When I woke up with pressure in my sinuses and a sore throat the morning of July 27, I was convinced it was a sinus infection. After all, my husband and I were vaccinated back in April with both doses of Pfizer.
I didn’t have a fever, I didn’t have a cough, and I could still smell and taste everything.
I was tired and dragging — but hey, the common cold still exists, right? So I did what I would normally do: Stayed home, had my husband bring me the ingredients for chicken soup, overdid the Vitamin C and water, and tried desperately to take a long, quick walk outdoors in an attempt to burn out the illness.
On Wednesday, I felt a little worse. But then Thursday came.

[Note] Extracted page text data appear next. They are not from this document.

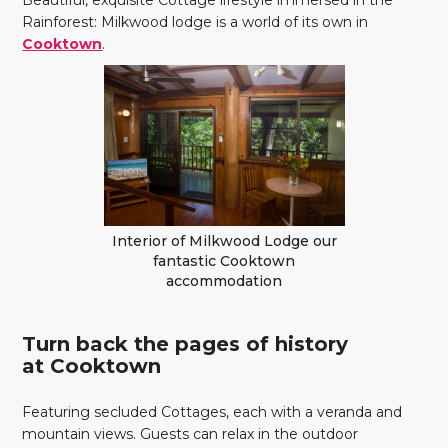
Beautiful, exquisite Cottage lifestyle immersed in the
Rainforest: Milkwood lodge is a world of its own in
Cooktown
.
Interior of Milkwood Lodge our
fantastic Cooktown
accommodation
Turn back the pages of history
at Cooktown
Featuring secluded Cottages, each with a veranda and
mountain views. Guests can relax in the outdoor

I woke up to my head feeling like the Hindenburg — inflated and on fire. The pressure in my sinuses could be felt from my eyeballs to my eardrums, and it continued up over my head into what I can only describe as similar to a migraine.
“That’s it, time to bring out the big guns,” I thought. I made an appointment online with the CVS Minute Clinic, with a plan to request some antibiotics. Clearly, this sinus infection wasn’t going to leave quietly.
If you had asked me that morning if I thought I would test positive for COVID-19 within the hour, I would’ve replied with a confident “no.”
That may be one important lesson to take away from this: Concerning one’s health these days, be confident of nothing.
Positive for COVID-19
At the Minute Clinic, a nurse practitioner checked my vitals, listened to my lungs and then asked if I’d allow her to test me for COVID-19 just to rule it out.
I agreed, and she swabbed me herself. She said results usually took about 10 minutes to come back if they were negative.
While she was looking into my throat and ears, the results of the rapid test “dinged” in the little machine.
I don’t think two minutes had elapsed, and her immediate response was “uh-oh.”
I looked at the little screen on the rapid test machine and the words “COVID-19 POSITIVE” were showing.